I think this deal is interesting given what it says about the market in which GrubHub (GRUB) and lots of other commerce vendors operate.

Square, up until this point, has only shown interest in being a payments company. It has competed against eBay's (EBAY) PayPal and newer companies such as Venmo and BrainTree (now owned by PayPal). There are some other payments start-ups in the mix as well.

But, with this deal, Square is saying that it wants to do more than payments. It wants to move into the adjacent space of delivering goods such as food. This is also a signal that it wants to play more in the local commerce space. On the one hand, this shows that Square wants to compete against GrubHub in the food-delivery space. On the other hand, it also reveals that that space is exciting enough to attract competitors.

GrubHub's shares didn't drop on this news of potentially more competition. They actually climbed. The lines are starting to blur between commerce and payments vendors -- and this trend should only strengthen over time.

Groupon (GRPN), for instance, started as a daily deals company. Now, rather than pushing a deal each day, it has moved into trying to be a local-commerce-shopping-recommendation engine that pulls you to check for deals around you. Most recently, it's started providing electronic point-of-sales services to local stores it works with -- through Apple (AAPL) iPads that the company gives away. Essentially, Groupon is positioning itself as a new type of customer-relationship-management provider in the cloud.
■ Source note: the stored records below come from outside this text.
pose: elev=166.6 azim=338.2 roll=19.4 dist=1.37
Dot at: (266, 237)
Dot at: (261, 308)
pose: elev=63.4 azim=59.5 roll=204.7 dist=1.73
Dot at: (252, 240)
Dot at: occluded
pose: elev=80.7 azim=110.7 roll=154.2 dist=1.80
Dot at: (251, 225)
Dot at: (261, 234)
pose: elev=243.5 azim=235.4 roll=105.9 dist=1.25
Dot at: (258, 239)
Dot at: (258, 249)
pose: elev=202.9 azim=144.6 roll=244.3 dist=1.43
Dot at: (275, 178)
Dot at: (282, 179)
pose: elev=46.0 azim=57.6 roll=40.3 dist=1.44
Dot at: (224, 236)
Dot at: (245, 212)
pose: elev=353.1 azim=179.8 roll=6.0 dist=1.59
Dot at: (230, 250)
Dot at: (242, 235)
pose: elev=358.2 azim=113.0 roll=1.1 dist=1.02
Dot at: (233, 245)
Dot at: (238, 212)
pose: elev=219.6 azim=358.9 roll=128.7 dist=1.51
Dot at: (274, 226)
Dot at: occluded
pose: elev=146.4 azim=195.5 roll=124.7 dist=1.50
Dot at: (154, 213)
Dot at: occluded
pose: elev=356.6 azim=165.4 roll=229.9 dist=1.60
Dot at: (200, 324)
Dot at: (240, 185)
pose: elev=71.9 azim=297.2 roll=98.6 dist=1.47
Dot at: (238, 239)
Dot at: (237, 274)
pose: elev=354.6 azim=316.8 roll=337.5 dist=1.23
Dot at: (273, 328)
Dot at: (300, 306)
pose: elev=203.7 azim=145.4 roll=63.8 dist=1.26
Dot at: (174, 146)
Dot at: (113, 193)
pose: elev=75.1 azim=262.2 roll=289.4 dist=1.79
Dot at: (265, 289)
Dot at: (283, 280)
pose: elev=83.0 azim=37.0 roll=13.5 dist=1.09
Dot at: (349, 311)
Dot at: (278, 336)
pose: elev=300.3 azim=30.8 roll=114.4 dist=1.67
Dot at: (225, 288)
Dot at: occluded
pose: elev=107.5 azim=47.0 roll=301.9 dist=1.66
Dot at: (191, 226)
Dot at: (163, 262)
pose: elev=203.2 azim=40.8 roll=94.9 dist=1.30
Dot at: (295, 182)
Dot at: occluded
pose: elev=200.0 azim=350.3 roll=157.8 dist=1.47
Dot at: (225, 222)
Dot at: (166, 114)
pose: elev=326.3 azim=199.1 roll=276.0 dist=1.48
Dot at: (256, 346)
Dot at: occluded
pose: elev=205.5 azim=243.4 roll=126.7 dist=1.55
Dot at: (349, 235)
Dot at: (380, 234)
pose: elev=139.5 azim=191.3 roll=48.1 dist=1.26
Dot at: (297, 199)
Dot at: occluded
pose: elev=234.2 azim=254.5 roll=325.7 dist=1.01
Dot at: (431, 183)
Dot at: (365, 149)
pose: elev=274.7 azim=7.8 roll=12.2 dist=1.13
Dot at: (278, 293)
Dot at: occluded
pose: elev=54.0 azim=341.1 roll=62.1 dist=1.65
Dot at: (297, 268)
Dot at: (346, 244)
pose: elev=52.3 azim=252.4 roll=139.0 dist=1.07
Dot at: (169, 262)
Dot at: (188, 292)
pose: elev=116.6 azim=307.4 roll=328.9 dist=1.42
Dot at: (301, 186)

Square, for its part, wants to become the top-of-mind way you transact with local merchants around you, from the coffee shop to take-out food.

OpenTable (OPEN) got taken out by Priceline (PCLN) because it was a new way of interactions between restaurants and patrons. Priceline wanted to control those local relationships.

GrubHub is sitting pretty as the No. 1 player in delivering food via a mobile device. It's a leader in local, mobile and commerce, and these are bound to remain hot for the next few years.